Es increíble el resultado de los análisis del agua de Sant Jordi. 16 veces más sal de la que se considera ‘agua potable’. A mí, sin embargo, no me han sorprendido. Me explico. Los resultados del agua que leerán publicados hoy en este periódico corresponden a un análisis del agua que sale por el grifo de mi casa. Es el agua con el que he crecido y con el que creo que seguiré viviendo hasta que abandone el municipio para emanciparme. Nuestro alcalde promete agua buena antes del verano que viene. Para los vecinos son sólo cantos de sirena que se repiten en bucle legislatura tras legislatura. El agua siempre ha sido mala, es mala y estamos seguros de que seguirá siendo mala.

Al ver los resultados algunos compañeros míos mostraron, medio en broma, cierta compasión: «¿Quieres venirte a duchar a casa estos días?», bromeaba un compañero. «Estos días» -pensé-, realmente la gente cree que es cosa de estos días, en los que el problema ha empezado a ser visible en los medios, pero no.

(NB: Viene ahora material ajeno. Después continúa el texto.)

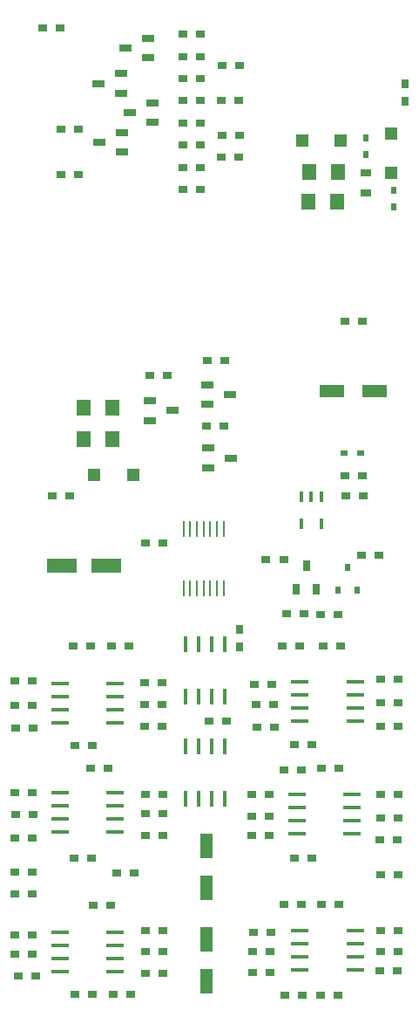
<source format=gtp>
G04 DipTrace 3.3.0.0*
G04 esp02.GTP*
%MOIN*%
G04 #@! TF.FileFunction,Paste,Top*
G04 #@! TF.Part,Single*
%ADD33R,0.025591X0.041339*%
%ADD66R,0.007748X0.062866*%
%ADD70R,0.07074X0.015622*%
%ADD72R,0.025465X0.019559*%
%ADD74R,0.041213X0.027433*%
%ADD76R,0.019559X0.025465*%
%ADD84R,0.015622X0.059717*%
%ADD86R,0.019559X0.03137*%
%ADD90R,0.013654X0.039244*%
%ADD92R,0.047118X0.03137*%
%ADD94R,0.047118X0.047118*%
%ADD96R,0.047118X0.094362*%
%ADD98R,0.03137X0.035307*%
%ADD100R,0.114047X0.056961*%
%ADD102R,0.094362X0.047118*%
%ADD104R,0.054992X0.062866*%
%ADD106R,0.035307X0.03137*%
%FSLAX26Y26*%
G04*
G70*
G90*
G75*
G01*
G04 TopPaste*
%LPD*%
D106*
X560732Y4139965D3*
X627661D3*
D104*
X1689831Y3591550D3*
X1579594D3*
X1687476Y3476049D3*
X1577240D3*
D106*
X1717685Y3020785D3*
X1784614D3*
D102*
X1828652Y2755556D3*
X1667235D3*
D106*
X1716883Y2429159D3*
X1783812D3*
X595301Y2354959D3*
X662230D3*
X1720887Y2352782D3*
X1787816D3*
D100*
X633818Y2088663D3*
X803109D3*
D106*
X1020083Y2173924D3*
X953154D3*
X1491560Y1902903D3*
X1558490D3*
X1690551Y1902100D3*
X1623622D3*
D98*
X1314327Y1843707D3*
Y1776778D3*
D106*
X1921465Y1652465D3*
X1854535D3*
X454535Y1646215D3*
X521465D3*
X1015214Y1639965D3*
X948285D3*
X1371071Y1633024D3*
X1438000D3*
X1263000Y1494000D3*
X1196071D3*
X1523285Y1402465D3*
X1590214D3*
X681749Y1400251D3*
X748678D3*
X742035Y1314965D3*
X808965D3*
X1625500Y1312751D3*
X1692429D3*
X1425500Y1131500D3*
X1358571D3*
X1851677Y1124482D3*
X1918606D3*
X1021465Y1058715D3*
X954535D3*
D96*
X1187458Y1018459D3*
Y857042D3*
D106*
X521465Y1046215D3*
X454535D3*
X679535Y971215D3*
X746465D3*
X1523285D3*
X1590214D3*
X1625500Y794000D3*
X1692429D3*
X754535Y789965D3*
X821465D3*
X1919249Y694000D3*
X1852320D3*
D96*
X1187458Y662209D3*
Y500791D3*
D106*
X1431749Y687751D3*
X1364820D3*
X521465Y677465D3*
X454535D3*
X1019249Y612751D3*
X952320D3*
X684333Y450251D3*
X751262D3*
X1552714Y446215D3*
X1485785D3*
D94*
X1893062Y3588533D3*
Y3738139D3*
X1551726Y3709327D3*
X1701332D3*
D92*
X1277613Y2741214D3*
X1190999Y2703812D3*
Y2778615D3*
X1056651Y2679075D3*
X970037Y2641673D3*
Y2716476D3*
X1279022Y2498373D3*
X1192408Y2460971D3*
Y2535774D3*
D94*
X757274Y2434173D3*
X906881D3*
D90*
X1625396Y2350740D3*
X1587995D3*
X1550593D3*
Y2248378D3*
X1625396D3*
D33*
X1531469Y1996274D3*
X1606272D3*
X1568870Y2086825D3*
D86*
X1726900Y2080845D3*
X1764302Y1994231D3*
X1689499D3*
D84*
X1256749Y1787749D3*
X1206749D3*
X1156751D3*
X1106751D3*
Y1587749D3*
X1156751D3*
X1206749D3*
X1256749D3*
Y1396648D3*
X1206749D3*
X1156751D3*
X1106751D3*
Y1196648D3*
X1156751D3*
X1206749D3*
X1256749D3*
D76*
X1795259Y3657972D3*
Y3720965D3*
X1903244Y3457121D3*
Y3520113D3*
D74*
X1797623Y3585713D3*
Y3510909D3*
D72*
X1714130Y2518774D3*
X1777122D3*
D92*
X876689Y4064703D3*
X963303Y4102105D3*
Y4027302D3*
X772387Y3928322D3*
X859001Y3965723D3*
Y3890920D3*
X892967Y3816552D3*
X979581Y3853954D3*
Y3779151D3*
X775217Y3703295D3*
X861831Y3740697D3*
Y3665894D3*
D106*
X1097786Y4116526D3*
X1164715D3*
Y4031912D3*
X1097786D3*
X1314476Y3998510D3*
X1247547D3*
X1097786Y3947299D3*
X1164715D3*
Y3862685D3*
X1097786D3*
X1310663Y3862781D3*
X1243734D3*
X1097786Y3778071D3*
X1164715D3*
X629034Y3754189D3*
X695963D3*
X1244815Y3730909D3*
X1311744D3*
X1164715Y3693457D3*
X1097786D3*
X1243992Y3648161D3*
X1310921D3*
X1097786Y3608844D3*
X1164715D3*
X628606Y3580411D3*
X695535D3*
X1164715Y3524230D3*
X1097786D3*
X1189577Y2871731D3*
X1256507D3*
X1035396Y2814912D3*
X968467D3*
X1254109Y2621490D3*
X1187180D3*
D104*
X716421Y2569925D3*
X826657D3*
X716383Y2692058D3*
X826619D3*
D106*
X1414581Y2112072D3*
X1481510D3*
X1847944Y2128488D3*
X1781014D3*
X676556Y1781500D3*
X743486D3*
X890979D3*
X824050D3*
X1475500D3*
X1542429D3*
X1700500D3*
X1633571D3*
X1854535Y1564965D3*
X1921465D3*
X948285Y1558715D3*
X1015214D3*
X1442429Y1556500D3*
X1375500D3*
X521465Y1552465D3*
X454535D3*
X1017429Y1475251D3*
X950500D3*
X1919249D3*
X1852320D3*
X1379535Y1471215D3*
X1446465D3*
X456749Y1469000D3*
X523678D3*
X1550500Y1306500D3*
X1483571D3*
X521465Y1221215D3*
X454535D3*
X1021465Y1214965D3*
X954535D3*
X1358571Y1212751D3*
X1425500D3*
X1852320D3*
X1919249D3*
X1021465Y1139965D3*
X954535D3*
X523678Y1137751D3*
X456749D3*
X1425500Y1056500D3*
X1358571D3*
X1849751Y1040448D3*
X1916680D3*
X452320Y919000D3*
X519249D3*
X908965Y914965D3*
X842035D3*
X1919249Y906500D3*
X1852320D3*
X454535Y833715D3*
X521465D3*
X1483571Y794000D3*
X1550500D3*
X1019249Y694000D3*
X952320D3*
X1921465Y614965D3*
X1854535D3*
X1363000Y612751D3*
X1429929D3*
X521465Y602465D3*
X454535D3*
X1915214Y539965D3*
X1848285D3*
X1361550Y533715D3*
X1428479D3*
X1019249Y531500D3*
X952320D3*
X533965Y521215D3*
X467035D3*
X896833Y450251D3*
X829904D3*
X1690214Y446215D3*
X1623285D3*
D66*
X1099106Y1999231D3*
X1124697D3*
X1150287D3*
X1175878D3*
X1201469D3*
X1227059D3*
X1252650Y1999239D3*
Y2227577D3*
X1227059D3*
X1201469D3*
X1175878D3*
X1150287D3*
X1124697D3*
X1099106D3*
D70*
X1756799Y1494050D3*
Y1544050D3*
Y1594050D3*
Y1644050D3*
X1544201D3*
Y1594050D3*
Y1544050D3*
Y1494050D3*
X838049Y1487799D3*
Y1537799D3*
Y1587799D3*
Y1637799D3*
X625450D3*
Y1587799D3*
Y1537799D3*
Y1487799D3*
X838049Y1069050D3*
Y1119050D3*
Y1169050D3*
Y1219050D3*
X625450D3*
Y1169050D3*
Y1119050D3*
Y1069050D3*
X1744299Y1062799D3*
Y1112799D3*
Y1162799D3*
Y1212799D3*
X1531701D3*
Y1162799D3*
Y1112799D3*
Y1062799D3*
X1756749Y544000D3*
Y594000D3*
Y644000D3*
Y694000D3*
X1544151D3*
Y644000D3*
Y594000D3*
Y544000D3*
X838000Y537749D3*
Y587749D3*
Y637749D3*
Y687749D3*
X625402D3*
Y637749D3*
Y587749D3*
Y537749D3*
D98*
X1945518Y3927717D3*
Y3860787D3*
M02*

</source>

Prueba de ello son los grifos que se han podrido prematuramente por la cantidad de cal y sal exagerada del agua, los lavavajillas que han acabado en el desgüace por no aguantar lo que los análisis definen como «sabor salobre», o las lavadoras que, tal vez por la sal o tal vez por el exceso de suavizante, acabaron sus días siendo jóvenes.

Mientras en casa los electrodomésticos se suicidaban poco a poco, y el jabón en la ducha no hacía espuma, crecí viendo los reportajes de España Directo en los que había pueblos viviendo auténticos dramas porque tenían que comprar agua en el supermercado para poder beber. ¿Se imaginan no poder beber el agua que sale de sus grifos? Menos mal que vivimos en el paraíso.